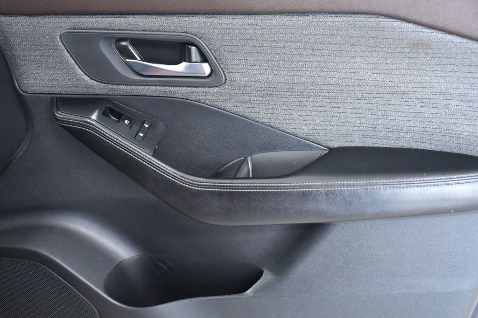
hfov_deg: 33.4
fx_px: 796
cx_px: 239
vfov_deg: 22.6
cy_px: 159
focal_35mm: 60
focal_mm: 40
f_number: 5
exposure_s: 1/100
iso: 2500
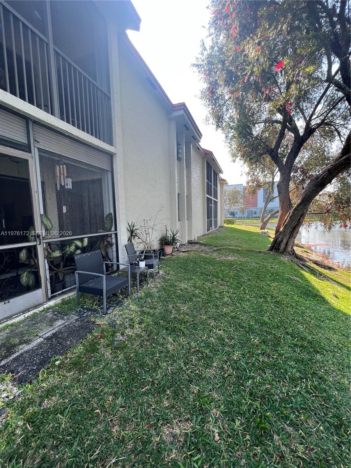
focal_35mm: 13
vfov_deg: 106.2
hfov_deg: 89.9
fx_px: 176
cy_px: 234
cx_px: 176
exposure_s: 1/218
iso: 32
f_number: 1.8
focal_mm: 1.57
= = = = = = =
PROBLEM DETAILS
If an entry contains a picture, omit it; restate everything else word for word.

WRITTEN SOLUTION
hfov_deg: 33.4
fx_px: 796
cx_px: 239
vfov_deg: 22.6
cy_px: 159
focal_35mm: 60
focal_mm: 40
f_number: 5
exposure_s: 1/100
iso: 2500
focal_35mm: 13
vfov_deg: 106.2
hfov_deg: 89.9
fx_px: 176
cy_px: 234
cx_px: 176
exposure_s: 1/218
iso: 32
f_number: 1.8
focal_mm: 1.57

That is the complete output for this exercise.